* _Text_:
*** Begin section ***

As a result of last year’s success, they’ve decided to another beer event at the Mint this year. The Hops & History 2 event takes place next Thursday, July 24, from 6:30 to 9:30 p.m. at The Old Mint, located at 88 Fifth Street at Mission in San Francisco. Tickets to the event are $30.

Here’s more information about the event, from the San Francisco Brewers Guild website:

Its time to order another round. This 2nd annual event will feature Bay Area craft beer tasting, historical talks, a panel discussion, home brewing demos, local food vendors, and an expanded exhibit of rarely seen historical West Coast brewing memorabilia. Held in the historic 1874 San Francisco Mint, Hops and History Round 2 continues last year’s sold-out celebration of the unique history of brewing in the Bay Area while looking forward to the future of craft brewing in the City by the Bay and beyond.

*** End section ***

* _Apply what you read_:
[A] Translate this sentence from the beer event text into Spanish: "The Hops & History 2 event takes place next Thursday, July 24, from 6:30 to 9:30 p.m. at The Old Mint, located at 88 Fifth Street at Mission in San Francisco."
[B] Carry the Hops & History event text forward from its last sentence.

* _Given records_:
*** Begin section ***

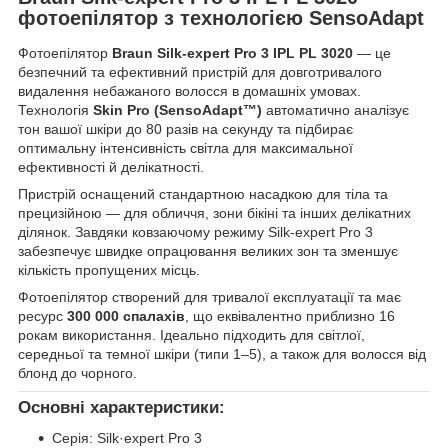
фотоепілятор з технологією SensoAdapt
Фотоепілятор
Braun Silk-expert Pro 3 IPL PL 3020
— це
безпечний та ефективний пристрій для довготривалого
видалення небажаного волосся в домашніх умовах.
Технологія
Skin Pro (SensoAdapt™)
автоматично аналізує
тон вашої шкіри до 80 разів на секунду та підбирає
оптимальну інтенсивність світла для максимальної
ефективності й делікатності.
Пристрій оснащений стандартною насадкою для тіла та
прецизійною — для обличчя, зони бікіні та інших делікатних
ділянок. Завдяки ковзаючому режиму Silk-expert Pro 3
забезпечує швидке опрацювання великих зон та зменшує
кількість пропущених місць.
Фотоепілятор створений для тривалої експлуатації та має
ресурс
300 000 спалахів
, що еквівалентно приблизно 16
рокам використання. Ідеально підходить для світлої,
середньої та темної шкіри (типи 1–5), а також для волосся від
блонд до чорного.
Основні характеристики:
Серія: Silk·expert Pro 3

*** End section ***

* _Written responses_:
[A] El evento Hops & History 2 se celebra el próximo jueves 24 de julio, de 6:30 a 9:30 p. m., en The Old Mint, ubicada en 88 Fifth Street, esquina con Mission, en San Francisco.

[B]
Don’t get left out in the cold! Get your tickets early to join us to taste the past and enjoy the present of Bay Area craft brewing.

Event Info

Tastings from all breweries included

  • Presentations on brewing history
  • Home brewing demos by San Francisco Brewcraft
  • Exhibit of historic “breweriana” from the private Collection of Ken Harootunian
  • Bavarian pretzels from Bavarian Brez’n, and other local food for purchase
  • Docent led tours of the historic 1874 Old Mint
  • Souvenir sampling mug included
  • Music by DJ Timestretch

Program Info

  • Dave Burkhart and Jim Stitt: Handmade Labels for Handmade Beers
  • John Freeman: Shock Waves of the San Francisco Beer-Quake
  • Taryn Edwards: Lager, Ale, Porter, and Steam: “Healthful fermented liquors” at the Mechanics’ Institute’s Industrial Expostions 1857–1899
  • Panel discussion with SF Brewers Guild brewers from Magnolia Gastropub and Brewery, Triple Voodoo Brewery and Tap Room, and Cellarmaker Brewing Co.: moderated by Jay Brooks of the Brookston Beer Bulletin

Apparently tickets are selling briskly, so order your tickets quickly if you’re hoping to join us for another great evening of brewing history. There’s also more info at Flipside’s Facebook page. See you there.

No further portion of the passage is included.